- **Текст для разбора**
########

Признаюсь, в роли «проницательного», самоуверенного зрителя выступаю я сама. Летом мне довелось побывать на одном из последних, перед сдачей спектакля, прогонов «Весенней грозы». Вышла из зала я в смятении, с тяжелым багажом сомнений и вопросов. Почему сценическая речь героев так неестественна, зачем их жесты и пластика так утрированно театральны, отчего в спектакле господствует странная - поэтически возвышающая и иронически снижающая одновременно - интонация? И это только часть «почему», «зачем» и «отчего», на которые у меня никак не находилось ответов. Тем более что в предпремьерном интервью режиссер Александр Огарев избегал распространяться по поводу трактовки пьесы, концепции спектакля и прочих неизбежно программирующих восприятие рецензента деклараций.
Однако после прочтения пьесы премьера «Весенней грозы» - с уточненными режиссерскими акцентами - сняла для меня все вопросы, всё объяснила, расставила всё по местам. Форма, сценический язык, способ актерского существования, интонация спектакля показались абсолютно адекватными содержанию и настроению пьесы - такой неоднозначной, противоречивой и иррациональной...
Мотивы трагического столкновения чувств с грубой действительностью, вечного противоречия мужского и женского начал, хрупкости духовной красоты и магнетической тайны сексуальности, характерные для драматургии Т. Уильямса, в «Весенней грозе» звучат с грозовой напряженностью и пронзительной обреченностью. Однако Александр Огарев, поставив спектакль в жанре трагикомедии, словно подчеркнул генетическое родство драматургии Уильямса с чеховской (сам Уильямс говорил, что именно Чехов, упорно называвший свои невеселые пьесы комедиями, оказал на него наибольшее влияние); предложил зрителю ракурс, в котором события пьесы не поддаются однозначной моральной оценке, а характеры персонажей сплетены из множественных, противоречащих друг другу, но неразрывных составляющих; не побоялся, не снимая трагичности судеб героев, не лишая их живого, непосредственного обаяния, нарисовать сценические образы смешными и порой нелепыми.
Ирония в таком прочтении пьесы Т. Уильямса сообщает происходящему особую окраску, раскрывая отношение автора и режиссера к окружающему миру, подчеркивая трагическую безысходность положений героев. И при этом ирония, подчас весьма жесткая, уравновешена, сгармонизирована поэзией, которая разлита в воздухе спектакля, которой дышит вся его атмосфера. Та поэзия, о которой сам Теннесси Уильямс говорил, что она «не обязательно должна выражаться в словесной форме. В театре это могут быть ситуации, а может быть и молчание, паузы. Я думаю, что разговорный, абсолютно не возвышенный язык может быть более поэтичным».

########

- **Записи набора данных**

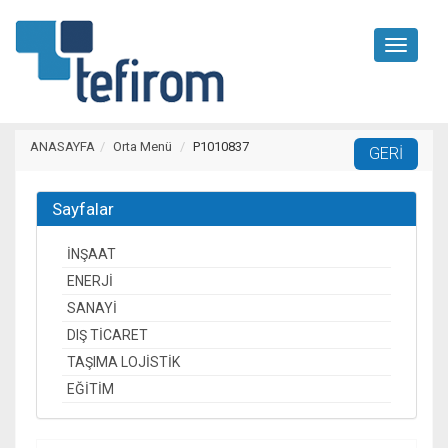
Toggle
navigati
ANASAYFA
Orta Menü
P1010837
Sayfalar
İNŞAAT
ENERJİ
SANAYİ
DIŞ TİCARET
TAŞIMA LOJİSTİK
EĞİTİM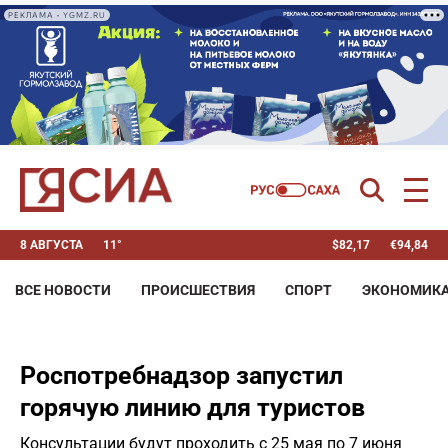
РЕКЛАМА • YGMZ.RU
8 АВГУСТА
11°
$
82,17
€
94,84
ВСЕ НОВОСТИ
ПРОИСШЕСТВИЯ
СПОРТ
ЭКОНОМИК
Роспотребнадзор запустил
горячую линию для туристов
Консультации будут проходить с 25 мая по 7 июня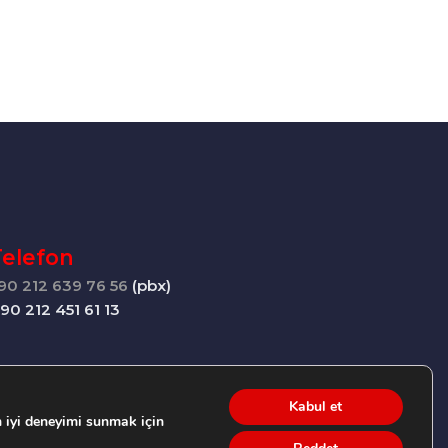
Telefon
90 212 639 76 56
(pbx)
+90 212 451 61 13
Kabul et
 iyi deneyimi sunmak için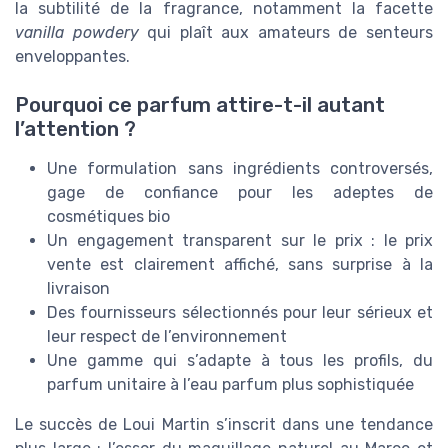
la subtilité de la fragrance, notamment la facette
vanilla powdery
qui plaît aux amateurs de senteurs
enveloppantes.
Pourquoi ce parfum attire-t-il autant
l’attention ?
Une formulation sans ingrédients controversés,
gage de confiance pour les adeptes de
cosmétiques bio
Un engagement transparent sur le prix : le prix
vente est clairement affiché, sans surprise à la
livraison
Des fournisseurs sélectionnés pour leur sérieux et
leur respect de l’environnement
Une gamme qui s’adapte à tous les profils, du
parfum unitaire à l’eau parfum plus sophistiquée
Le succès de Loui Martin s’inscrit dans une tendance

########

В каком жанре поставил спектакль «Весенняя гроза» Александр Огарев, согласно тексту о постановке? Записи никак не связаны с текстом.

В жанре трагикомедии.